On Tuesday, August 30, Experian Automotive announced the results of its study on auto lending in the second quarter of 2011. The study reported that the rate for subprime new vehicle loans increased by 22.4 percent from 2010, from 18.21 percent to 22.29 percent.

“Even with a tepid economic recovery in the first half of the year, automotive lenders were willing to increase their level of risk,” Experian Automotive Director of Automotive Credit Melinda Zabritski said in a press release. “This was good news for automotive manufacturers, as nearly half of all consumers fall into non-prime, subprime and deep subprime risk categories. Providing loans to these risk tiers opens the market to significantly more prospects.”

The area that saw the greatest increase was in new car loans for borrowers in the highest risk category, deep subprime, which soared 44.1 percent from 1.48 to 2.13 percent.
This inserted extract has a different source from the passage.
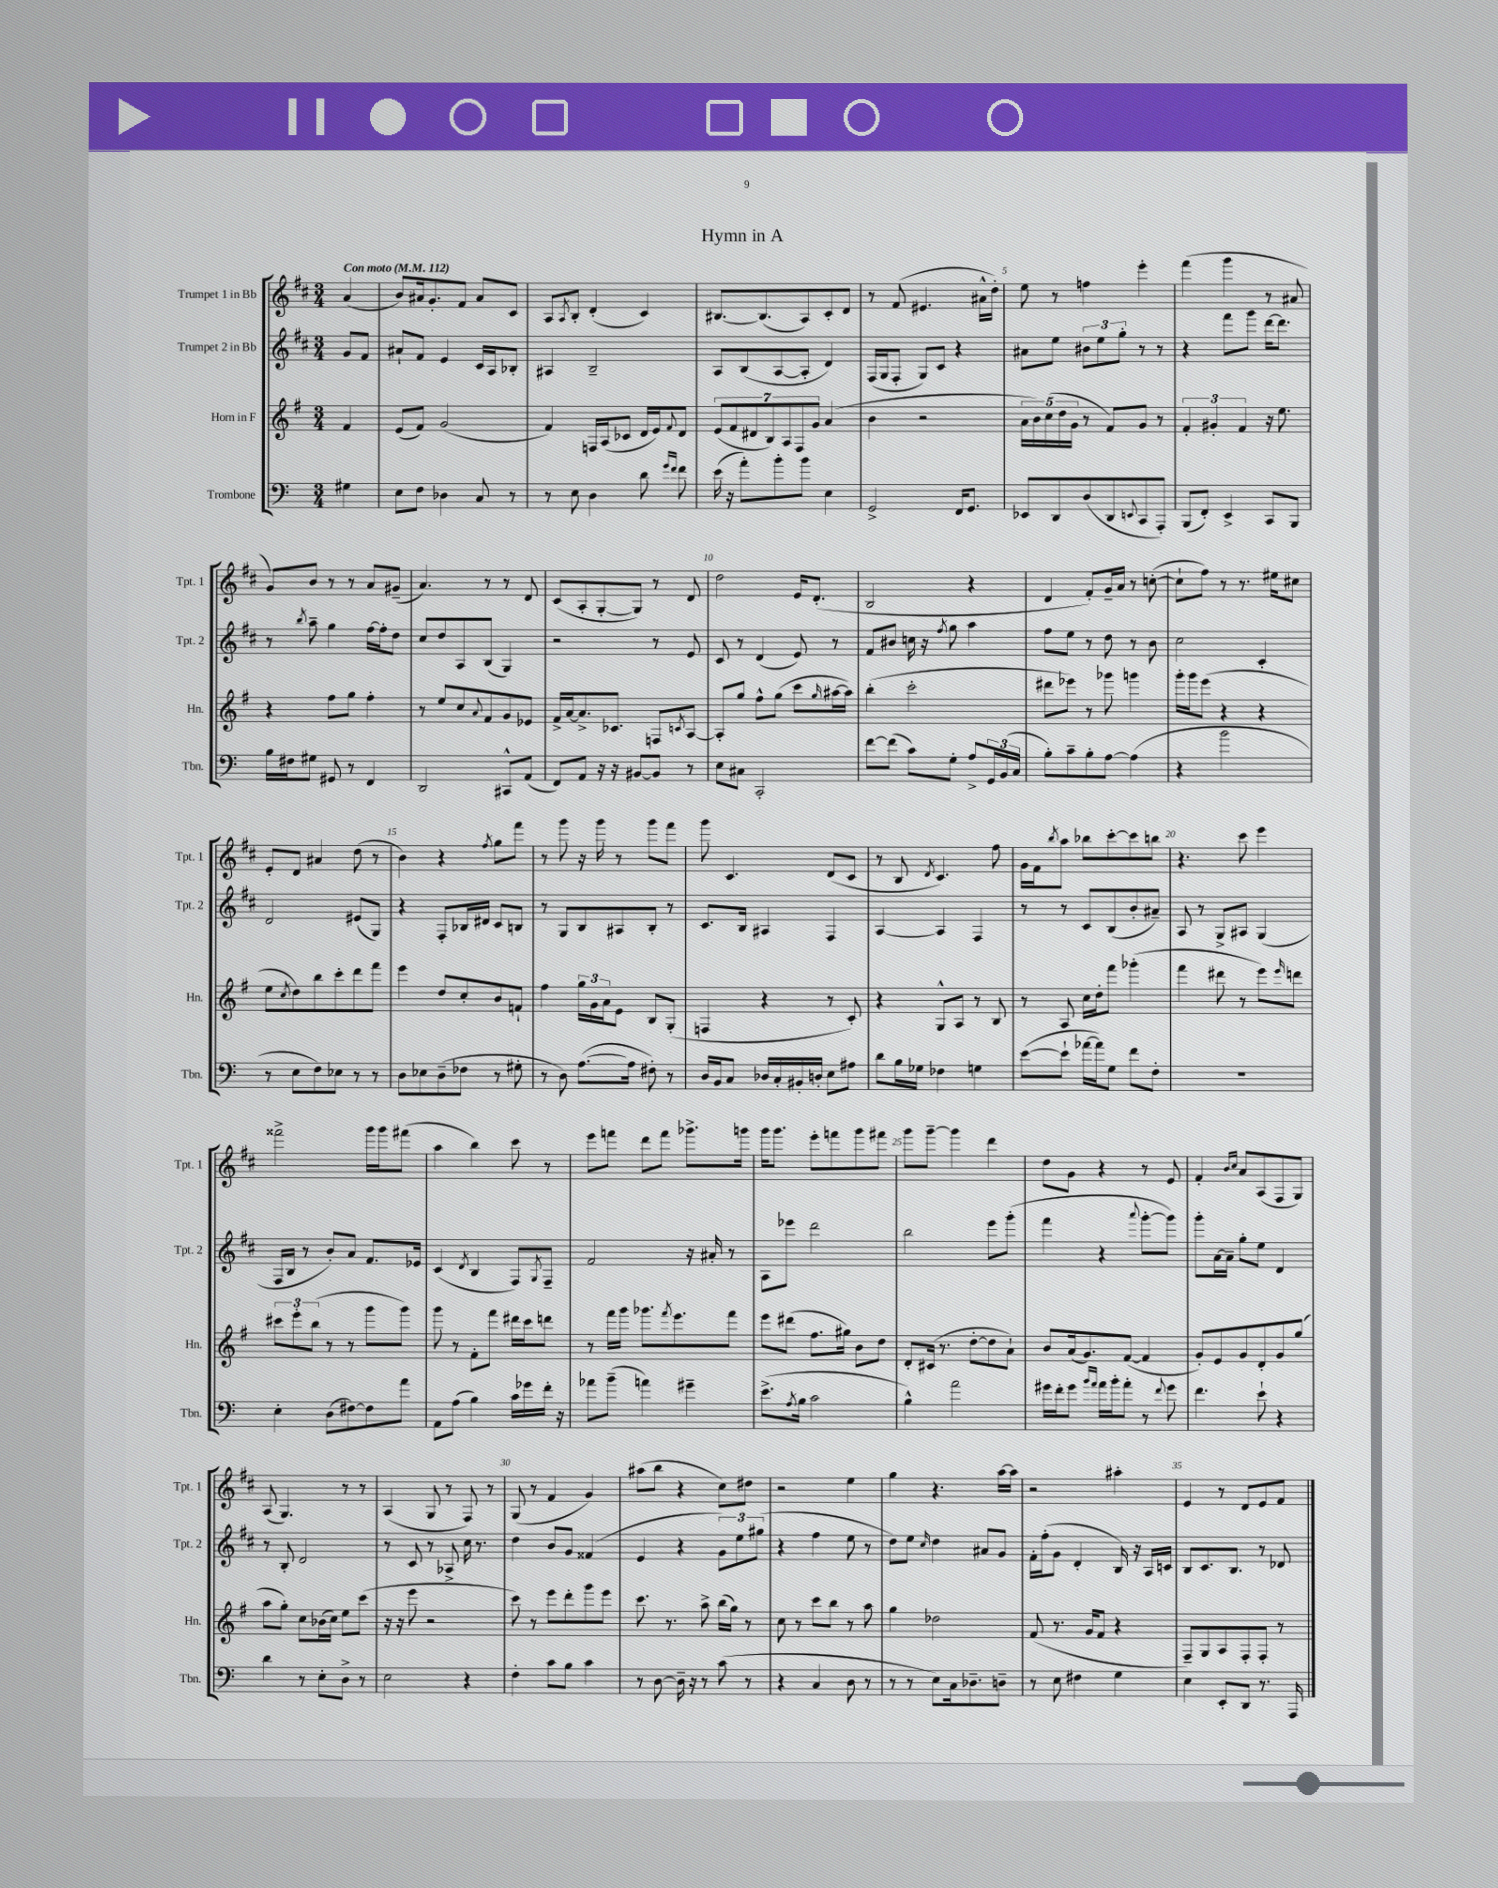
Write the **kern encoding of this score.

In addition, the average credit score for both new and used auto loan borrowers decreased by an average of 8-10 points and the average time period for loan repayment extended by one month.

Overall, the total percent of subprime auto loans made in this last quarter was 40.8 percent, up from 37.2 percent at this time last year. In 2007, before the financial crisis, this rate was 46.2 percent.

This recent increase, Experian Automotive experts suggest, marks an increase in the risk lenders are willing to take on auto loans to increase their business – especially in a lagging economy. Some experts also suggest that auto loans are easier to grant to subprime borrowers because repossessing a vehicle is much easier than foreclosing a home.